Howard Phelps Putnam (1894 - 1948) was an American poet who published two books, Trinc and The Five Seasons.

==Biography==
Phelps Putnam was born in Massachusetts in 1894 and attended Phillips Exeter Academy. He enrolled at Yale University where he was a member of the secret society Skull and Bones and was among the "Renaissance" generation of talented Yale-educated writers (which includes alumni such as Stephen Vincent Benét, Henry R. Luce, Archibald MacLeish, Cole Porter, and Thornton Wilder).

Following graduation Putnam traveled to Europe and worked a series of odd jobs including a brief period as an assistant editor for the Atlantic Monthly Press and writing advertising copy for an insurance company. Putnam's first book of poems, Trinc, Rabelaisian for drink, was published in 1927. Following Trinc Putnam set to work on an epic, to be titled The Earthly Comedy. In 1930 Putnam was awarded a Guggenheim Fellowship and the following year he published The Five Seasons (1931). This volume marks the beginning of Putnam's work towards producing The Earthly Comedy, however, Putnam died in 1948 before completing his epic, perhaps thwarted by his ill health (asthma and alcoholism) and the paralyzing ambition of his plans. As F.O. Matthiessen acknowledges in his essay “To the Memory of Phelps Putnam” “he sketched a poem too vast ever to be able to shoulder the weight of writing it”. Putnam wrote little in his later years, which largely consists of poetry published in various magazines and lyrics for a musical collaboration with Harl McDonald entitled Songs of Conquest: Cycle for Chorus of Mixed Voices (1937).

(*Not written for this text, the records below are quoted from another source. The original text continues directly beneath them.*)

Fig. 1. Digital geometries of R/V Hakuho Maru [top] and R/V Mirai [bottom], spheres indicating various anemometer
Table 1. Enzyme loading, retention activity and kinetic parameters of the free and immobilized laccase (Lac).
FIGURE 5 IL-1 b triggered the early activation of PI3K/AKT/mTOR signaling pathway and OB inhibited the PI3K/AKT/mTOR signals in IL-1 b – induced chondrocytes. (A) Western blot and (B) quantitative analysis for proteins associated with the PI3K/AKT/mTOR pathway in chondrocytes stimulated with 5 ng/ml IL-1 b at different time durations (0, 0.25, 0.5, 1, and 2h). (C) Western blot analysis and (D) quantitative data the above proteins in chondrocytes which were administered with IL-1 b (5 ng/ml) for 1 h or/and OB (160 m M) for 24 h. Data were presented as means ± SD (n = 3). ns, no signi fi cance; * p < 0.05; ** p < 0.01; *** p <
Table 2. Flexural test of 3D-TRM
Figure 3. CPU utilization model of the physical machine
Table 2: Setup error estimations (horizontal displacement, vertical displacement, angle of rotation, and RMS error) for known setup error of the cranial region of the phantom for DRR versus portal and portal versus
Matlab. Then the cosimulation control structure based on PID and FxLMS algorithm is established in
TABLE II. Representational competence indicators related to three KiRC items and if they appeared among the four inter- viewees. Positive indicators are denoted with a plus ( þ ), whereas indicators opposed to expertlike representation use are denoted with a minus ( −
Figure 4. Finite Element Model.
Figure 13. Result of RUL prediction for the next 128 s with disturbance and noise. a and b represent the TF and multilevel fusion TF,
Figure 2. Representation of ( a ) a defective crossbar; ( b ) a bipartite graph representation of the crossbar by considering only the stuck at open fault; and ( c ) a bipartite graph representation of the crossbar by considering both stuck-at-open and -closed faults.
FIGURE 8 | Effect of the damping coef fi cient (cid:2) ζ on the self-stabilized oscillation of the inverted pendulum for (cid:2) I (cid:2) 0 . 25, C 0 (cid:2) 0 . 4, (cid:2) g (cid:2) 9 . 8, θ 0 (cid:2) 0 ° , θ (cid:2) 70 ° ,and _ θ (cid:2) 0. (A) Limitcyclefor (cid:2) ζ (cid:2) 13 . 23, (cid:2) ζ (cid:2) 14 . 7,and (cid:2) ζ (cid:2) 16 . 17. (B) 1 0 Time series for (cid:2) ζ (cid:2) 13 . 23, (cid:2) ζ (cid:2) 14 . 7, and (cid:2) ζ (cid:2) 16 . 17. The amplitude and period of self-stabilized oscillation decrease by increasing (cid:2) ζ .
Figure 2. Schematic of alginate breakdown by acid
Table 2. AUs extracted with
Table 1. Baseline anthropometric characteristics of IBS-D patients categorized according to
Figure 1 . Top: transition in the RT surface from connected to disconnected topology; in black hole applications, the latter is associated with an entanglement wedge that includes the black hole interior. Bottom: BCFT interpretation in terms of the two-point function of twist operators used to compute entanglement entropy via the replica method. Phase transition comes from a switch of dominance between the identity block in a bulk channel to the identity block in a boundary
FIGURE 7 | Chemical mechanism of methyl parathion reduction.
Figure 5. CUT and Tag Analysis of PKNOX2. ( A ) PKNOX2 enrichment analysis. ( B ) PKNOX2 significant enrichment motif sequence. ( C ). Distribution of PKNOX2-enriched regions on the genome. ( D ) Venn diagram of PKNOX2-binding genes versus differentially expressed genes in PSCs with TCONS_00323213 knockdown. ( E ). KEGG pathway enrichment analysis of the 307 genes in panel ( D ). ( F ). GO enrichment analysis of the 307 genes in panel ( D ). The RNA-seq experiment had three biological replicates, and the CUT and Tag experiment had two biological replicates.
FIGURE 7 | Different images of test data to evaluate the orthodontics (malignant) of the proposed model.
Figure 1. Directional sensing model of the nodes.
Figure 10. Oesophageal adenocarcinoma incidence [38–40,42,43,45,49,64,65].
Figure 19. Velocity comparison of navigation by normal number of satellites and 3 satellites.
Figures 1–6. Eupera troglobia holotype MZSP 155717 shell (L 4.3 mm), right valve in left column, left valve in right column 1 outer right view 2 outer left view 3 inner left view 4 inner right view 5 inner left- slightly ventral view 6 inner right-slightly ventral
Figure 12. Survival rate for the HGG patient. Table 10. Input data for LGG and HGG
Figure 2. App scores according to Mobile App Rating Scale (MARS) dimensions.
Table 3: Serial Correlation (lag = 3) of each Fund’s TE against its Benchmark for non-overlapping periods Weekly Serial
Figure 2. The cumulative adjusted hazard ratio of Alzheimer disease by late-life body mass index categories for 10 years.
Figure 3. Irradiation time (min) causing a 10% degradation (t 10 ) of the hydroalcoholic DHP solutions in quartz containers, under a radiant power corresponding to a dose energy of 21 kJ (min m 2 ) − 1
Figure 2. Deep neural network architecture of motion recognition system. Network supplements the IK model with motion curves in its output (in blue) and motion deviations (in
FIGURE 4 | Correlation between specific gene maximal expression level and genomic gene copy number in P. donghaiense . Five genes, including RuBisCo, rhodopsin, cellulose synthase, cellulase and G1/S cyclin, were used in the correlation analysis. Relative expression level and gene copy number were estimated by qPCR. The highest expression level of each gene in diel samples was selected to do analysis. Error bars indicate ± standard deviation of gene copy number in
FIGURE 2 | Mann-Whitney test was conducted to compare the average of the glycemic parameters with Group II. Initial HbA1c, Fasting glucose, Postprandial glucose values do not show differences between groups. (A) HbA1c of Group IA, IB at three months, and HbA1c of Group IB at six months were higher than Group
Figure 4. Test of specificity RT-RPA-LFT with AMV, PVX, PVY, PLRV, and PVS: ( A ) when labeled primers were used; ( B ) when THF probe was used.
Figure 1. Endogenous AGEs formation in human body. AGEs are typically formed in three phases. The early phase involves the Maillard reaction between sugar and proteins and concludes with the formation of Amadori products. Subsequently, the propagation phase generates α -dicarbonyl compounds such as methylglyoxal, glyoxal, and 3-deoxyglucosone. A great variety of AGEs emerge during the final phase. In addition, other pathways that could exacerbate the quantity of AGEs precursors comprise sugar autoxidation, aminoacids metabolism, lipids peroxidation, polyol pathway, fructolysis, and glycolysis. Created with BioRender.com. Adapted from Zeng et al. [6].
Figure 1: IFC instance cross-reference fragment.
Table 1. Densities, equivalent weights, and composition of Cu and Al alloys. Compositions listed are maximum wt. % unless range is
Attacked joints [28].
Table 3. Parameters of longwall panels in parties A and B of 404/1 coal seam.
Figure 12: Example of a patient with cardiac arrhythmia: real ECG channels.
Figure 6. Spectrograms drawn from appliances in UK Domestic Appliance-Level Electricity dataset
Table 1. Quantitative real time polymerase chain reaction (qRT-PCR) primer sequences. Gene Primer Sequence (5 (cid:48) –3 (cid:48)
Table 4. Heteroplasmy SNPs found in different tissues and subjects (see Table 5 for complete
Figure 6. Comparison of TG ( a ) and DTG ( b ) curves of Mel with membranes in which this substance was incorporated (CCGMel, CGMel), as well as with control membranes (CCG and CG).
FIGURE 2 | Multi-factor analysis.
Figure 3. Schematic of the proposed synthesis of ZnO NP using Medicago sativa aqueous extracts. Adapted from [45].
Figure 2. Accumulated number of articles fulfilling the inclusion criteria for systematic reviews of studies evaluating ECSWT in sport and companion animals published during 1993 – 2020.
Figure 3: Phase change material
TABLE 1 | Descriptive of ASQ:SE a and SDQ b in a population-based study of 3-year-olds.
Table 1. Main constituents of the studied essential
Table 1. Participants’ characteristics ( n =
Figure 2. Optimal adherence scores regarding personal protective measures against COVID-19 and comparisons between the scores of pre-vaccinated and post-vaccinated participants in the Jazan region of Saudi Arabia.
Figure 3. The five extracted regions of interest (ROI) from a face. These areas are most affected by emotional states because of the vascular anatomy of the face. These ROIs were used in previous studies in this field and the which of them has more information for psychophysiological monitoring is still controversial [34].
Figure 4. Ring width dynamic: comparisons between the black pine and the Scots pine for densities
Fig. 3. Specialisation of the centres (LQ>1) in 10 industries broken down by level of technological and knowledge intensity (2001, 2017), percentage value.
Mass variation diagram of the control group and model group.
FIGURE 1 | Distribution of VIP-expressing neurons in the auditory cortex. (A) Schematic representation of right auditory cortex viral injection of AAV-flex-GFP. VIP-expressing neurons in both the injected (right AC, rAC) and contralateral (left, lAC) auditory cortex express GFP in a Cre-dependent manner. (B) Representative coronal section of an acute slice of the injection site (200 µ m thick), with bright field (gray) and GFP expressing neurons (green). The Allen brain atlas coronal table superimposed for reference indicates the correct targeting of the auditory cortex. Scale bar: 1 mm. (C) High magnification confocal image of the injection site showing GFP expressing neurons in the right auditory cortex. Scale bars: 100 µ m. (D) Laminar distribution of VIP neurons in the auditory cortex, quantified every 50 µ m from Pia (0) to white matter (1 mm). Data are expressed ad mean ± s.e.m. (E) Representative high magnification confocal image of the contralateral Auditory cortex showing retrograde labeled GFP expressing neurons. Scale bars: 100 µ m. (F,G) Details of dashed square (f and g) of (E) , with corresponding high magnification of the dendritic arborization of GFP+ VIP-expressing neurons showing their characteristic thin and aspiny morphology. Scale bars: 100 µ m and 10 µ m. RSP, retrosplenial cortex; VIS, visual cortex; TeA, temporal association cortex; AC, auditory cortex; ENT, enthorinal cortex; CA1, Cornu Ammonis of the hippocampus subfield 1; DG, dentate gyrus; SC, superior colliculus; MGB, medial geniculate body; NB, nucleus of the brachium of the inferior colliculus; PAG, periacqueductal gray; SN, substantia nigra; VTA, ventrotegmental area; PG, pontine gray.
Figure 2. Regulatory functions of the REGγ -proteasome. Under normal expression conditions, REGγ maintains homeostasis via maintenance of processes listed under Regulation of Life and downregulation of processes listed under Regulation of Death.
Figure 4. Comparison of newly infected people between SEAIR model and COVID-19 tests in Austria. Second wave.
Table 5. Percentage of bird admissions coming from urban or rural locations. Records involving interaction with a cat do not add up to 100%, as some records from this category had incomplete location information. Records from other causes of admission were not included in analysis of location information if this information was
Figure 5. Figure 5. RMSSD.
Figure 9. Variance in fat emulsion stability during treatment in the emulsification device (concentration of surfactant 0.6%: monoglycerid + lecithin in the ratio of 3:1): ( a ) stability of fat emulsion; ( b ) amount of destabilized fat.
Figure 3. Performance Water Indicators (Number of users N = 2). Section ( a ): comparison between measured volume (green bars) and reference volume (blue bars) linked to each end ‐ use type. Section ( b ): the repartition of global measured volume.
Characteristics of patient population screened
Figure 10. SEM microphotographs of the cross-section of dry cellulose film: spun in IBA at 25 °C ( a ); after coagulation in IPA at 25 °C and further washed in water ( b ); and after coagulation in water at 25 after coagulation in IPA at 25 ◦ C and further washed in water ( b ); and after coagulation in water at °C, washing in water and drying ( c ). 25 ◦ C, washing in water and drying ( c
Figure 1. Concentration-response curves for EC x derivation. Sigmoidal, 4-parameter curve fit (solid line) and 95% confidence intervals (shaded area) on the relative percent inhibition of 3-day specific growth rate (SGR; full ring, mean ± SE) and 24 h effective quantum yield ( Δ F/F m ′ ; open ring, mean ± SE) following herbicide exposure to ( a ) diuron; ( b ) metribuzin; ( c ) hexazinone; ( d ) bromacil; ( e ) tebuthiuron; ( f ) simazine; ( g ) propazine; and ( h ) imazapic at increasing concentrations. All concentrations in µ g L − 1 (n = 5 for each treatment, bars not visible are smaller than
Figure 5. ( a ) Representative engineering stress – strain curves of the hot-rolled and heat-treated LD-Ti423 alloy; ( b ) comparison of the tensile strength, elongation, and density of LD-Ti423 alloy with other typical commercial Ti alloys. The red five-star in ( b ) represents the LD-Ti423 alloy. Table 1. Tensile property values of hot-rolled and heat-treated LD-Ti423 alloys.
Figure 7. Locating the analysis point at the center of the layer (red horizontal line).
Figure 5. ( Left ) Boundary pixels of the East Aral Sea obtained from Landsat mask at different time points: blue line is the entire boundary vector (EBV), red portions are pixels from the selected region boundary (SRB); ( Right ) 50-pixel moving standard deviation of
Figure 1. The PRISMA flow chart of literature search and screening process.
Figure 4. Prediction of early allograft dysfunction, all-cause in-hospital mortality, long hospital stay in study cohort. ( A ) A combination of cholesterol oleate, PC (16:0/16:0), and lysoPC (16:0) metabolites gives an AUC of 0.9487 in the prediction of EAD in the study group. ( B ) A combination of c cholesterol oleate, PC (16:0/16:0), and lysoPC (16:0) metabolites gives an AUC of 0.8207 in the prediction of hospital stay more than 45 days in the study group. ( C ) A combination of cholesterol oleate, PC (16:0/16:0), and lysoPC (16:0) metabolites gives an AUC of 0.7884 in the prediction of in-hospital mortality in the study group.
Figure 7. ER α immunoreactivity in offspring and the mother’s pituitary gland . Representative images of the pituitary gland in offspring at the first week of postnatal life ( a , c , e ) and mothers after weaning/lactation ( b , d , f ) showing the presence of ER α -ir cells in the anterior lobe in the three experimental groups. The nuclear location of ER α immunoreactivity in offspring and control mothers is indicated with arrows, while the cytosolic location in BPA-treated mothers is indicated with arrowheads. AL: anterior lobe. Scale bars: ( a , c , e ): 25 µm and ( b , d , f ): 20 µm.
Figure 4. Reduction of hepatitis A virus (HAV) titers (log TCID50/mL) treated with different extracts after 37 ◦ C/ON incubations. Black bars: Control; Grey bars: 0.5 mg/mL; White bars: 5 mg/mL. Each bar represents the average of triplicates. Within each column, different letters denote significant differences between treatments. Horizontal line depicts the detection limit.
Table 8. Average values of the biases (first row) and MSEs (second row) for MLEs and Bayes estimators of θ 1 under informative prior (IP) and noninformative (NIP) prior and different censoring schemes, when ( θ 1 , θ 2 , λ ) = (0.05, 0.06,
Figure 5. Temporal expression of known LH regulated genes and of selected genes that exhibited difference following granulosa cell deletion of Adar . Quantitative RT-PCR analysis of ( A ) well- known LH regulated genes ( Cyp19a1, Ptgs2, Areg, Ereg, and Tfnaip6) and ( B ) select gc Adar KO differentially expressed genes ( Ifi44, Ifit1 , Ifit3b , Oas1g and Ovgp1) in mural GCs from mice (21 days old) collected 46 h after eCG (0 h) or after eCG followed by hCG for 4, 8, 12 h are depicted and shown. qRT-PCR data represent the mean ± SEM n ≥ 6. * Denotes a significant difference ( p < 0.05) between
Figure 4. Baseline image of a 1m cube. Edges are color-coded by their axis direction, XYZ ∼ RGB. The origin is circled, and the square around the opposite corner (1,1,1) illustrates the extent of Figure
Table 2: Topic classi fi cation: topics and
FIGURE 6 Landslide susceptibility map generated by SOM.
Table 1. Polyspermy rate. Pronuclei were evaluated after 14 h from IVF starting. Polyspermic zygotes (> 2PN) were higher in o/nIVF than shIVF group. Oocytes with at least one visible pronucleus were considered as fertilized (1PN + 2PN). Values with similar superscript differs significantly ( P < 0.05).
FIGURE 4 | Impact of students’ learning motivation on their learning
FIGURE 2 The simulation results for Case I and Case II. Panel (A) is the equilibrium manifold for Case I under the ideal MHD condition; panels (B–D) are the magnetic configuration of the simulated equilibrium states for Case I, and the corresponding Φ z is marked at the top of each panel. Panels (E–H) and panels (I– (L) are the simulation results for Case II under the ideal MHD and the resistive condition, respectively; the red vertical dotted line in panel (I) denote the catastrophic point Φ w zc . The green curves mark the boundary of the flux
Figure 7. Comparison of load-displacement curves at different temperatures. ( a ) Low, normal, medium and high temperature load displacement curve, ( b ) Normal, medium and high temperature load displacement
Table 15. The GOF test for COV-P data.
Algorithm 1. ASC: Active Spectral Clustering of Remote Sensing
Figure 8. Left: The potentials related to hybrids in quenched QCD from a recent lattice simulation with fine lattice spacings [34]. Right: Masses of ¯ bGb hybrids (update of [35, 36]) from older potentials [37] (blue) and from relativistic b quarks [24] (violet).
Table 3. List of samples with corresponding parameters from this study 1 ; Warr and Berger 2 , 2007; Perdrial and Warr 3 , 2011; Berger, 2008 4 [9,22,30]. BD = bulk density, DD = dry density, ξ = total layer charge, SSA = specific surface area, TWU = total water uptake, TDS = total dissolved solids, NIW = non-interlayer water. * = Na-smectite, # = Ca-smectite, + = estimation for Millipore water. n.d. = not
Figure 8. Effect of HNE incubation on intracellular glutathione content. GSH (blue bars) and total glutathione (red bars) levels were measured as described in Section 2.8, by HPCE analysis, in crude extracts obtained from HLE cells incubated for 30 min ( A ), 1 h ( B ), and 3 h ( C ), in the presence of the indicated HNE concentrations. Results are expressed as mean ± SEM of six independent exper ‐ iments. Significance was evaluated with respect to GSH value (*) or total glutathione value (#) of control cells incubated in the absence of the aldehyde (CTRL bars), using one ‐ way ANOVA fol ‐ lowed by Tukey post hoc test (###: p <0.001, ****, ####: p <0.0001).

Putnam's love life appears to have superseded his poetic reputation. Twice married (to Ruth Peters and Una Fayerweather) Putnam had numerous affairs, including trysts with Katharine Hepburn and painter Russell Cheney. In her autobiography Me Hepburn writes of Putnam:

"I took one look at him and I was stricken with whatever it is that strickens one at once and for no reason when one looks at a member of the opposite sex. He absolutely fascinated me. I flew up onto a pink cloud [ . . . ].”

==Bibliography==
Trinc. New York: New York: Doran, 1927.

The Five Seasons. New York: Scribner, 1931.

With Harl McDonald. Songs of Conquest: Cycle for Chorus of Mixed Voices. Philadelphia: Elkan-Vogel, Rev. ed. 1939.